• [Actions to take]:
(1) Please copy the recursion thread starting at "Pete Kirkham" and ending at "an infinite loop.", putting "useful" wherever "helpful" appears.
(2) Continue the recursion thread from its last line onward.

• [Source passage]:
╭──
If you had to explain recursion to a novice how would you do it?
+39
A:
If you don't get recursion, you should see this question for the answer
John Nolan
2009-01-16 11:40:42
Doh, I clicked this link :(
furtelwart
2009-01-16 11:42:40
since it doesn't add another entry to the browser history stack, is it tail recursive or just iterative?
Pete Kirkham
2009-01-16 11:44:55
i actually clicked it 3-4 times thinking i made a mistake somewhere ;p
Click Upvote
2009-01-16 11:48:00
Entertaining, but not exactly helpful
Richard Ev
2009-01-16 12:54:26
Actually that is pretty helpful once you start realizing that this is _not_ a case of “messing around.”
Bombe
2009-01-16 13:56:57
+5
A:
However, the recursion must have an end, otherwise it's an infinite loop.
So according to wikipedia:
Recursion, in mathematics and computer science, is a method of defining functions in which the function being defined is applied within its own definition. The term is also used more generally to describe a process of repeating objects in a self-similar way. For instance, when the surfaces of two mirrors are almost parallel with each other the nested images that occur are a form of recursion.
A simple examle, taken from said article, can be of the factorial function, which in C would be defined like so:
unsigned int factorial(unsigned int n)
╰──
• [The data]:
╭──
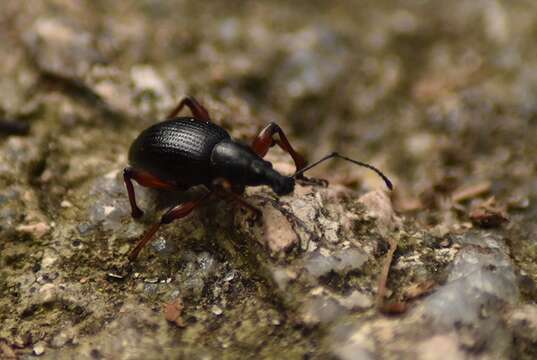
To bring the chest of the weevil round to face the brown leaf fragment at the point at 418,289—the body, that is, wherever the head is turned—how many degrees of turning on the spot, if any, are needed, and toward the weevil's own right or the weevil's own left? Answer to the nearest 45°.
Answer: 0° — it already faces it

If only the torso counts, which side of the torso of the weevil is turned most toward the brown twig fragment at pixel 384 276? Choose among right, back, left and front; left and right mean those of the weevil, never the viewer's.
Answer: front

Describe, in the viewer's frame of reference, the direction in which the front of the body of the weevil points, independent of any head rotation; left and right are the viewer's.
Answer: facing the viewer and to the right of the viewer

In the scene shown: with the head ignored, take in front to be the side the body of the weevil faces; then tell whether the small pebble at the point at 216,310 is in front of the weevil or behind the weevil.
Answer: in front

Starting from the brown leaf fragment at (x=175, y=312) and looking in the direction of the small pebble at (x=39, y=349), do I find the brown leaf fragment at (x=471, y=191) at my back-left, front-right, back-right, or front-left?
back-right
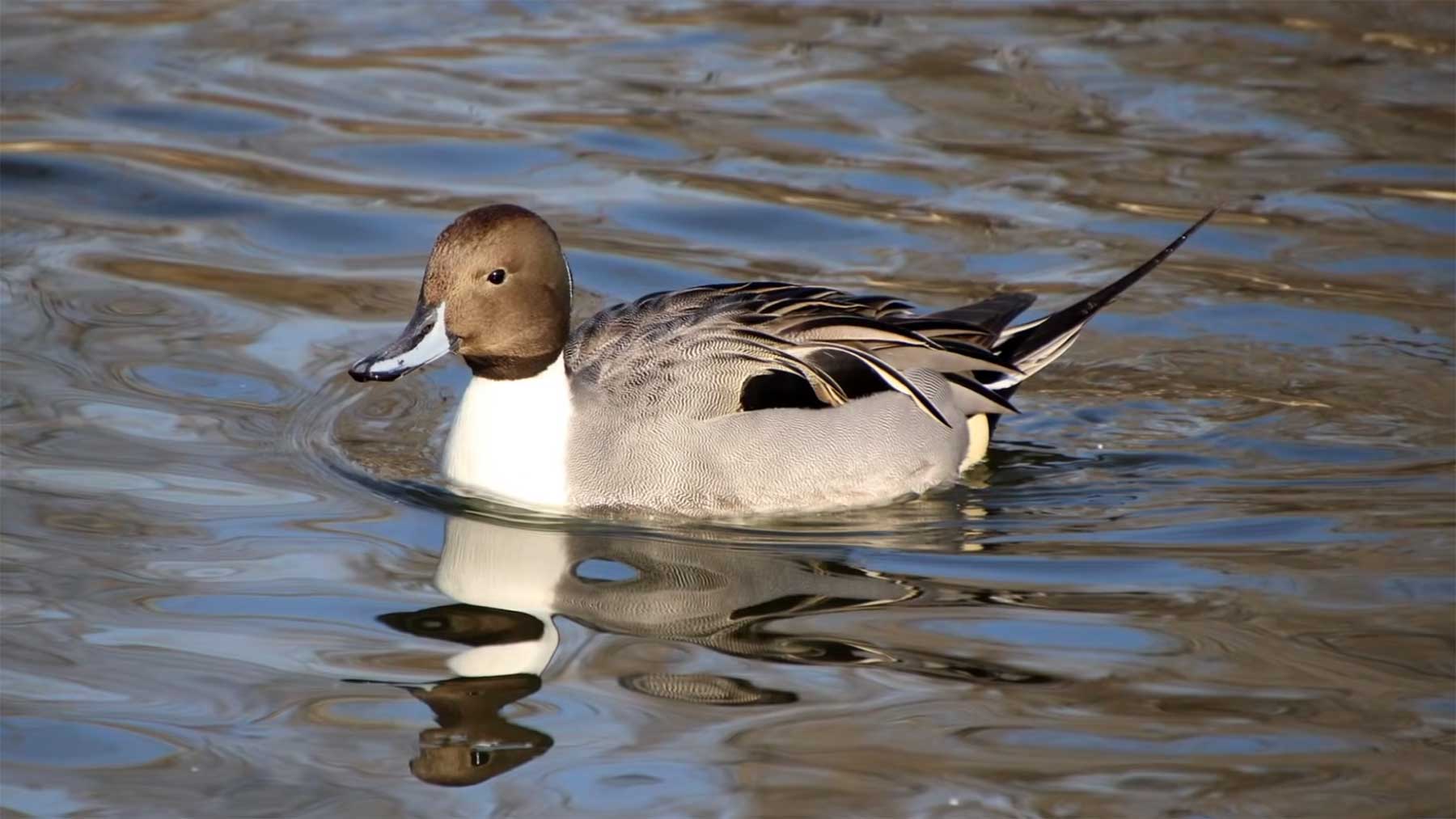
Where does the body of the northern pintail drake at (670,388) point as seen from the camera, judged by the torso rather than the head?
to the viewer's left
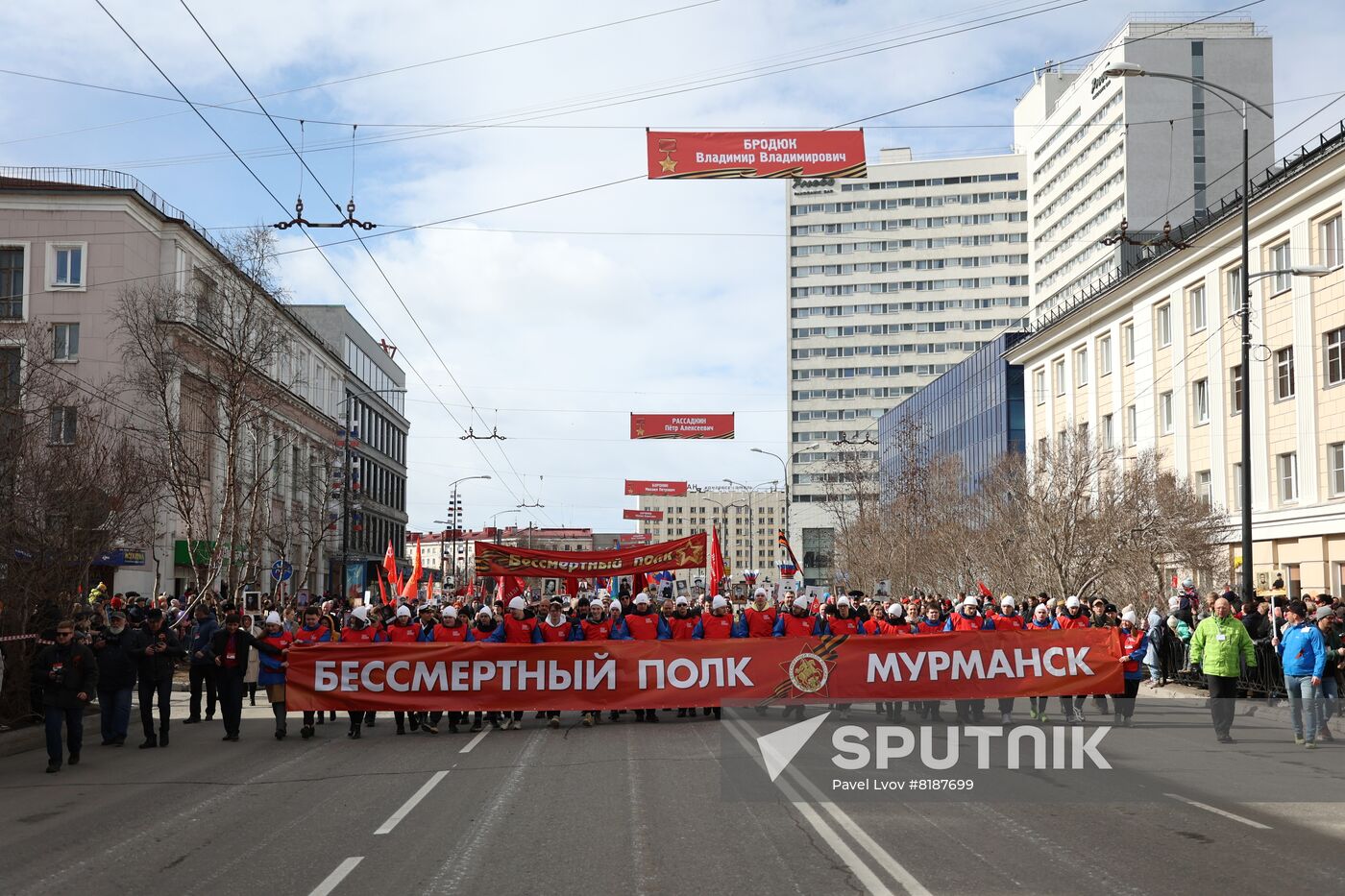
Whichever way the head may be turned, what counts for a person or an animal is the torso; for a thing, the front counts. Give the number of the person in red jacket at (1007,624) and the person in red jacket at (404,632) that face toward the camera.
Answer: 2

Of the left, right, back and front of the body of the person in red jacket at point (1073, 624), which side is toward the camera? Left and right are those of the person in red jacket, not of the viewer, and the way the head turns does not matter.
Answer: front

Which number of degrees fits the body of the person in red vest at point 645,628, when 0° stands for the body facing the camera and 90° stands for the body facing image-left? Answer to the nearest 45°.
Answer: approximately 0°

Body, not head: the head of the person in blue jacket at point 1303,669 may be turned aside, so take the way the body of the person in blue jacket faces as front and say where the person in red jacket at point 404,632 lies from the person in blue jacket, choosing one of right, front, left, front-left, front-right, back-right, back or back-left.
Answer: front-right

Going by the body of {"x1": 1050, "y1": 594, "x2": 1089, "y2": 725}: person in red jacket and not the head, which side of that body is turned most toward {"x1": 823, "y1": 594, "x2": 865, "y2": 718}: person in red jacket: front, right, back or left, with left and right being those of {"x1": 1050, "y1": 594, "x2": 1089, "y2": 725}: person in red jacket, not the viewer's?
right

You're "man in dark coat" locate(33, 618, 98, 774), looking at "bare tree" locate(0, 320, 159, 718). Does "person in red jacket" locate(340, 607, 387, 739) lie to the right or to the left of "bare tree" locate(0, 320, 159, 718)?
right

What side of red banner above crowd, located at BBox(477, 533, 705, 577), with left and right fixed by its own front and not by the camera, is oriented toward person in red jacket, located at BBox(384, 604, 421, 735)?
front

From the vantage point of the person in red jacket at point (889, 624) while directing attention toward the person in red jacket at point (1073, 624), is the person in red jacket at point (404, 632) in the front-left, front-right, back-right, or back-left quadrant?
back-right

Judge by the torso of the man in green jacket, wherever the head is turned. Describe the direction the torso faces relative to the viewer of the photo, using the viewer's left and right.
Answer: facing the viewer
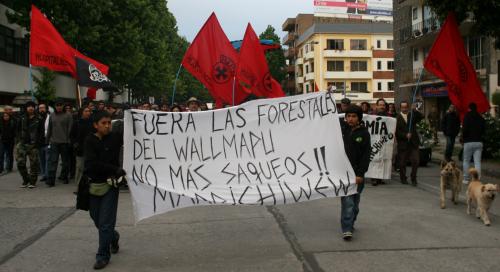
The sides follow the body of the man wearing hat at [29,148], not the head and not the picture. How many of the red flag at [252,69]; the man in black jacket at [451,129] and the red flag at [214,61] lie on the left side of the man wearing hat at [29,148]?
3

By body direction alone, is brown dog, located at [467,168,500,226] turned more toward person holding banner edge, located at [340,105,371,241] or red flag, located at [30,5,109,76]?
the person holding banner edge

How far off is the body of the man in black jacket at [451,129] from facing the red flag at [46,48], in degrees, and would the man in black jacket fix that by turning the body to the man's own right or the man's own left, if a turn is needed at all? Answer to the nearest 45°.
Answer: approximately 45° to the man's own right

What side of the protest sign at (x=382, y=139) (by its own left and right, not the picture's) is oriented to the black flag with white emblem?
right

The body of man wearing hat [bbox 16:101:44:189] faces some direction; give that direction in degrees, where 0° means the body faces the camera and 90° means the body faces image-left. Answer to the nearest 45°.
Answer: approximately 0°

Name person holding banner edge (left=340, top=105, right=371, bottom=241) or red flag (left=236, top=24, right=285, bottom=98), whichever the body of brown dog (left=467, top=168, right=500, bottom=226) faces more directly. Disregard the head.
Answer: the person holding banner edge

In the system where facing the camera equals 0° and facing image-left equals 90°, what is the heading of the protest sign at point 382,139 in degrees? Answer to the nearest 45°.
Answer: approximately 0°

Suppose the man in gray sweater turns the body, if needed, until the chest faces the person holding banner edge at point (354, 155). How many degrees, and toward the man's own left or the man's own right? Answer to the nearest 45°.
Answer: approximately 45° to the man's own left

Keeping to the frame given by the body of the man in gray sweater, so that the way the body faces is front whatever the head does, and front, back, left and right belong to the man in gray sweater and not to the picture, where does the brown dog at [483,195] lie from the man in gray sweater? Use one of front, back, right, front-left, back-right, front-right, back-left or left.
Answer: front-left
╰──
• [Outputs in order]:
(1)
Pete Kirkham
2009-01-16 11:44:55
i actually clicked it 3-4 times thinking i made a mistake somewhere ;p
Click Upvote
2009-01-16 11:48:00
Entertaining, but not exactly useful
Richard Ev
2009-01-16 12:54:26
Actually that is pretty useful once you start realizing that this is _not_ a case of “messing around.”
Bombe
2009-01-16 13:56:57
+5
A:
However, the recursion must have an end, otherwise it's an infinite loop.

(2)
{
if (n <= 1) return 1;
return n * factorial(n-1);
}
Yuval A
2009-01-16 11:42:53
Actually, your quote doesn't mention anything about recursive entities having to end.
Adriano Varoli Piazza
2009-01-16 11:57:29
A:
In fact, in mathematical systems recursion is often stated as an "axiom". So I am not sure if you even can define recursion in a rigorous way.
Bruno Ranschaert
2009-01-16 12:22:24
+26
A:
I read this one once, kind of liked it..
A child couldn't sleep, so her mother told her a story about a little frog,
who couldn't sleep, so the frog's mother told her a story about a little bear,
who couldn't sleep, so the bear's mother told her a story about a little weasel...
who fell asleep.
...and the little bear fell asleep;
...and the little frog fell asleep;
...and the child fell asleep.
weazl
2009-01-16 12:30:27
A:
Explain recursion in terms of conquer-and-divide.
If the person has not understood recursion, explain recursion, then come back to the current explanation.
Vatine
2009-01-16 12:32:34
A:
Recursion is similar to loops : it has a start value an a target :
lets see this
function int sum (int i, int n){
if (i = 100)
return n + 100;
else
return sum(i+1,n+i);
}
as you can see the code above is c++ simple code of a summing function from 0 to 100 you can call it by
sum(0,0);
there are basic rules when you write a recursive function usually you need to write a condition to know when to stop:
if (i = 100)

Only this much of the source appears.